Hace alrededor de 40 años, un compadre campechano normalista, Roberto Silva, me invitó a tomar algo con don Carlos Sansores Pérez. Joven entonces e interesado en política e historia —materias a las que me habría de dedicar el resto de mi vida productiva—, no podía perder la oportunidad. Don Carlos era una leyenda.
Maestro normalista, gobernador de su estado, presidente de la Cámara de Diputados, presidente del PRI para hacerle la campaña a José López Portillo, que como candidato único —ningún partido había presentado a candidato alguno— no tenía el problema del triunfo, tenía el problema de la legitimidad, nada fácil aún en esos tiempos. Después fue director del ISSSTE y cuando acabó su gestión regresó a su estado natal, para morir unos años después ahí.

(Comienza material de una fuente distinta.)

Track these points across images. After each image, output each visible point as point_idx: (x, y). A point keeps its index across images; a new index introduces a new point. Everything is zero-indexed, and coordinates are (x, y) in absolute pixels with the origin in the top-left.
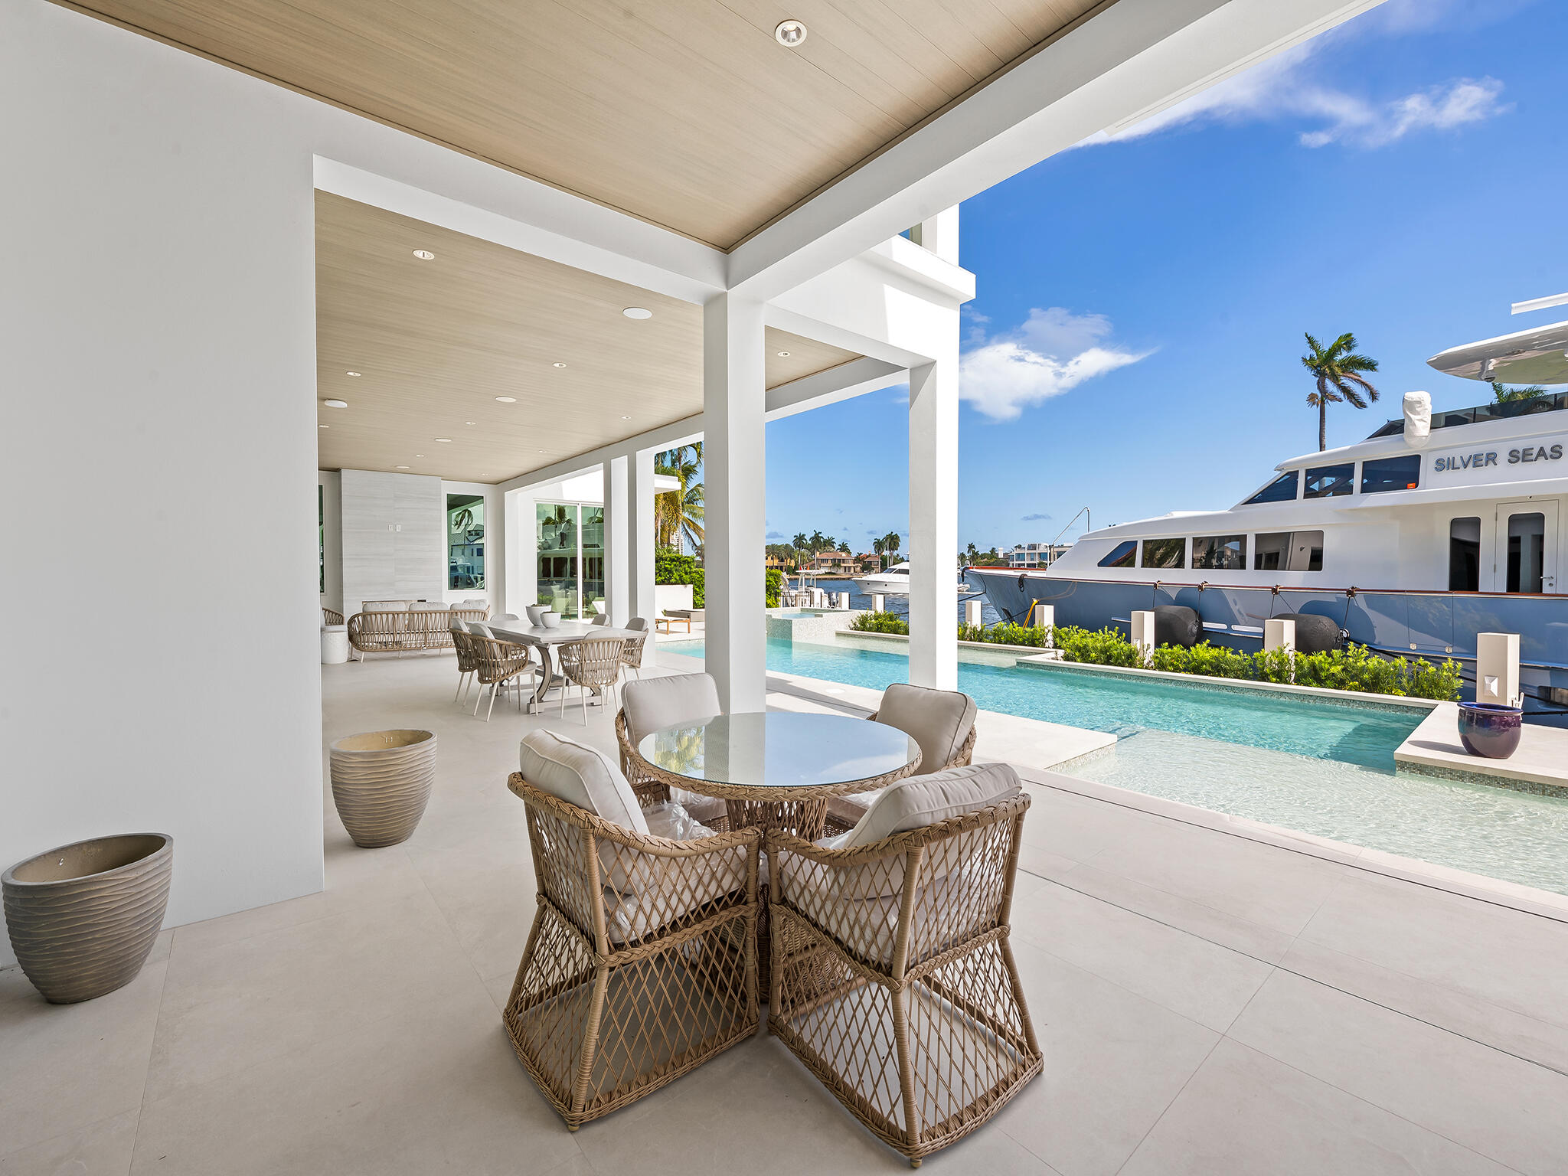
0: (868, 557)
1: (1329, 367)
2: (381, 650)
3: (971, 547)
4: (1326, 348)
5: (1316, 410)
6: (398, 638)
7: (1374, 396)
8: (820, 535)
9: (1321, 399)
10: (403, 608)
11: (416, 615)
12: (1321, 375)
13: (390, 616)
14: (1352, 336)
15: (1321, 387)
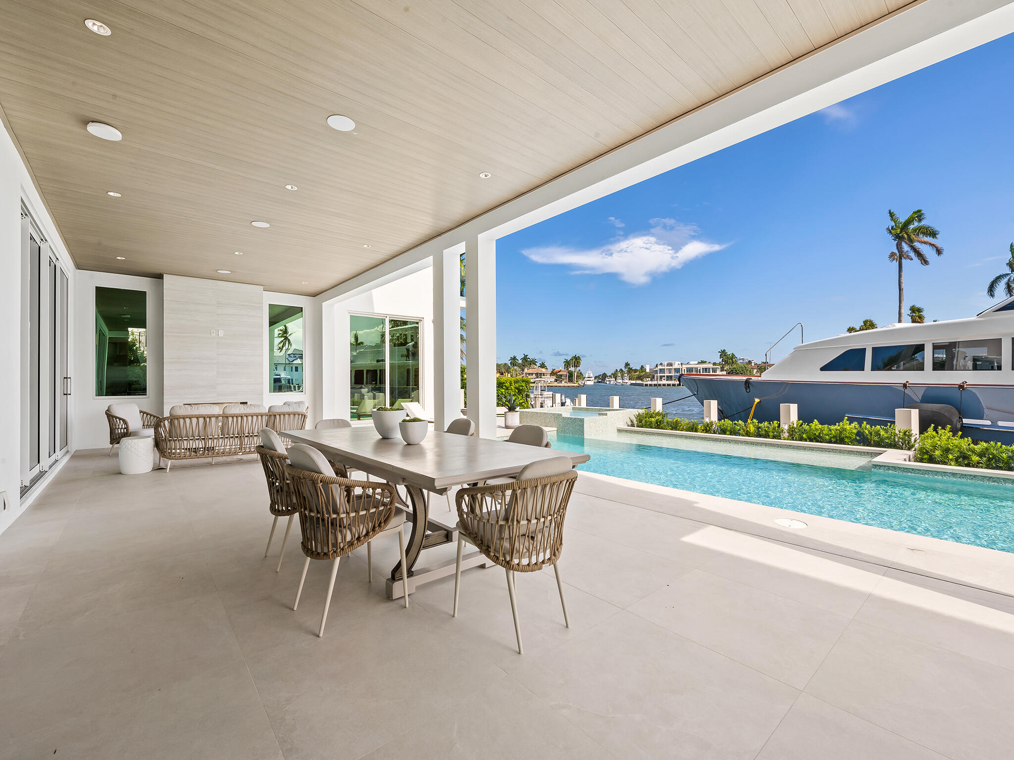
0: (559, 372)
1: (906, 233)
2: (190, 457)
3: (627, 365)
4: (903, 221)
5: (896, 264)
6: (210, 444)
7: (939, 252)
8: (528, 357)
9: (899, 257)
10: (217, 410)
11: (230, 419)
12: (899, 238)
13: (201, 420)
14: (922, 212)
15: (899, 247)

Fuimos a su rancho. Lleno de verde y, asombrosamente cerca de su casa, como después con orgullo me habría de contar, estaba un árbol de canela; raro y hermoso espécimen que resaltaba en medio de ese paisaje semiselvático de Campeche. Por razones geográficas, aunque Campeche tiene costa en el Golfo de México, en algunas partes de ese estado, los accidentes geográficos los ponen de cara al poniente y se ven atardeceres espectaculares. Este era el caso del rancho de don Carlos, que quedaba a pocos kilómetros de la ciudad de Campeche. Al entrar a la casa nos invitó a su terraza a ver el atardecer y tomarnos lo que quisiéramos.
Sentado en una silla de ruedas, con su guayabera blanca y unos pantalones de algodón, estaba este hombre que tanto había dado de qué hablar durante los últimos 20 años, entonces. Había sufrido una hemiplejia unos meses atrás, pero conservaba el rostro adusto, serio, y hablaba con lentitud. Ahí nos presentó a su esposa y a su hija Layda. Trataba a su mujer con seriedad, pero a su hija Layda con severidad y distancia.
Hablamos de la sucesión presidencial, estaba por terminar el sexenio de Miguel de la Madrid.
Habló mal de los tecnócratas, como era de esperarse. De su distancia con Jesús Reyes Heroles, de lo poco que se le había reconocido a Luis Echeverria la construcción de instituciones de las que, según él, hablaríamos muchos años, como el Infonavit, Fonatur, las 200 millas de mar territorial (gran triunfo internacional de don Luis gracias a lo cual pudimos desarrollar nuestra industria petrolera), Banrural y muchos otros logros que la gente, decía, no ha aquilatado suficientemente.
Layda quiso dar su opinión en diversas ocasiones y la calló algunas veces sólo con la mirada, otras directamente pidiéndole que guardara silencio. A mi compadre y a mí esa relación nos pareció que debió de ser difícil. Hombre convencido de instituciones, de partidos, de la lucha democrática, reclamaba de sus interlocutores atención, seriedad e ideas novedosas para poder seguir hablando, detestaba la mentira y los elogios.
Vimos el atardecer, nos tomamos unos tequilas (él no bebió), quiso llevarnos a ver su rancho y la noche se nos vino encima y lo dejamos para otra ocasión. Nunca más lo volví a ver. Mi compadre me avisó una tarde que había muerto.
Me pregunto, después de haber visto a esa Layda recitándole una oda a AMLO, en Palacio Nacional esta semana, en la que lo tildaba de “rayo”, de tener 32 corazones y de decirle que “no olvides, Andrés Manuel, lo mucho que te ama tu pueblo”, qué hubiera pensado su padre si la hubiera escuchado. Seguramente la hubiera callado como en su juventud, porque el espectáculo era digno de llamar a un psiquiatra. Nada más, pero nada menos también.